Historia Marcina Oleksego to inspirujący materiał na scenariusz filmowy. Na co dzień pracuje na budowie pod Zieloną Górą, jest kierowcą koparki. Po ośmiu godzinach spędzonych w kabinie roboczy uniform zamienia na piłkarski strój. Gra w Warcie Poznań i ampfutbolowej reprezentacji Polski.
W poniedziałek Oleksy na plac budowy, ani na boisko jednak nie wyszedł. Poleciał do Francji, włożył garnitur i na czerwonym dywanie w Paryżu mógł się poczuć jak w poprzednich latach Robert Lewandowski (zdobywca tytułu dla gracza roku 2020 i 2021).

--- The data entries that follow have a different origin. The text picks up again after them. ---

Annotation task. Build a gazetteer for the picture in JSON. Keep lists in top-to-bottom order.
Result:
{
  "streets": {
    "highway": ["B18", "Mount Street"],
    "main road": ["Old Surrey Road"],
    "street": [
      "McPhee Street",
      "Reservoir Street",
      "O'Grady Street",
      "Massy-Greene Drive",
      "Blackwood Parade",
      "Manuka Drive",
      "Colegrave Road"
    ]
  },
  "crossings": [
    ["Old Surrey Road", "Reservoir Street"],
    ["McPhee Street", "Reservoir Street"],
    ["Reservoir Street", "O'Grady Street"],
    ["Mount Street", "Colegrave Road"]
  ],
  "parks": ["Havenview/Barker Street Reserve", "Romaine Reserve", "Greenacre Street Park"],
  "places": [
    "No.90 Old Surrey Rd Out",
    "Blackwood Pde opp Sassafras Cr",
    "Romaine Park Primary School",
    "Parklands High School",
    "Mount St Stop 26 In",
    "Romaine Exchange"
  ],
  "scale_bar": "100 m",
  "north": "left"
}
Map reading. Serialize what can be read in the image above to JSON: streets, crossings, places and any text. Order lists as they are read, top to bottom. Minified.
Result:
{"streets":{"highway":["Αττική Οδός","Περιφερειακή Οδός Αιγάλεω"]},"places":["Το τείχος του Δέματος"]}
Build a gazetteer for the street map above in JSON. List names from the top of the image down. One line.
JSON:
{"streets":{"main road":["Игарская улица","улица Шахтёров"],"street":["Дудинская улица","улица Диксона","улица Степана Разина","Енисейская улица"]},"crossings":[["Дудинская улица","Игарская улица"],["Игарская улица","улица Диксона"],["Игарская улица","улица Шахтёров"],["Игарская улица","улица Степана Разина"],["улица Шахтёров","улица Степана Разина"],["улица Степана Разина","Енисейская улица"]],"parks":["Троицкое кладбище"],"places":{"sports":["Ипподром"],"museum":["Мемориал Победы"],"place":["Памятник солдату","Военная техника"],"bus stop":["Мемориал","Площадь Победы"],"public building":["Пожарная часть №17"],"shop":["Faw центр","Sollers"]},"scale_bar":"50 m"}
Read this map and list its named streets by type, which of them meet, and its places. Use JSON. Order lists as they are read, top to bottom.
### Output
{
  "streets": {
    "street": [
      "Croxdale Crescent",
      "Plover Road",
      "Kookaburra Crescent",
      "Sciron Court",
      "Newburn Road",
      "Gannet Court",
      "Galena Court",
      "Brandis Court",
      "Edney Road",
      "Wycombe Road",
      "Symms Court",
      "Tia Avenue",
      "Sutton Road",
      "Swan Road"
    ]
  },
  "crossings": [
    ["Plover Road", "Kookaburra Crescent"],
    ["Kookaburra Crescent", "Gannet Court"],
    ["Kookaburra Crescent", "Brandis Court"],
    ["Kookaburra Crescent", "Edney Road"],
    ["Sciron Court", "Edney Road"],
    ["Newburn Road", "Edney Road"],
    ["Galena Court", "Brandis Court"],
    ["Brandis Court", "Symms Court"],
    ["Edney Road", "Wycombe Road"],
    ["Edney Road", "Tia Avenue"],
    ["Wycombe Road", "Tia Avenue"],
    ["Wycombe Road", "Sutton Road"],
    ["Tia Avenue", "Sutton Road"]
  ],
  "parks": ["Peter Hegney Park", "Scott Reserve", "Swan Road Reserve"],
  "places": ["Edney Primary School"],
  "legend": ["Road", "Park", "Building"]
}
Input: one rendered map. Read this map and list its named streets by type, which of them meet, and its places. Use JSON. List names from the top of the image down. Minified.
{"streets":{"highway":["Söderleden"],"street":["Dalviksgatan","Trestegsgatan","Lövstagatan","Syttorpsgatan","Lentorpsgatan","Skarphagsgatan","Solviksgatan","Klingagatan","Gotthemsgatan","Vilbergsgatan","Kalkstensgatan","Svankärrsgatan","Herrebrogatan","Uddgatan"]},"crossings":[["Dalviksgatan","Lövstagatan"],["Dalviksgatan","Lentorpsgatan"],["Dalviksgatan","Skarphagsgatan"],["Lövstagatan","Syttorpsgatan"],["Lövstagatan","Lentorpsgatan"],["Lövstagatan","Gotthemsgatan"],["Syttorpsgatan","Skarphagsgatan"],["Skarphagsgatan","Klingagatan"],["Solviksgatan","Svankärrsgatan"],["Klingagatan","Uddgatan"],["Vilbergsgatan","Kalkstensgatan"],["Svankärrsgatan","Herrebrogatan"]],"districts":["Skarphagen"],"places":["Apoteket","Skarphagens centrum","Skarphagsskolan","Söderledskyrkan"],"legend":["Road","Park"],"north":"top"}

Brawa bili mu mistrz świata Leo Messi i król strzelców mundialu Kylian Mbappe. Milionerzy ze sponsorowanego przez katarskich szejków PSG, którzy w dzień zarabiają więcej niż on przez rok. Trofeum wręczał mu były napastnik reprezentacji Włoch i Juventusu Turyn Alessandro Del Piero. Każdego z nich Oleksy widział wcześniej tylko w telewizji.
Lista gwiazdorów, których zostawił w pokonanym polu, też robi wrażenie. To Brazylijczyk Richarlison, który bramkę nominowaną do nagrody zdobył w meczu z Serbią na mistrzostwach świata w Katarze, oraz Francuz Dimitri Payet, który efektowne trafienie dla Olympique Marsylia zanotował w spotkaniu Ligi Konferencji z PAOK Saloniki.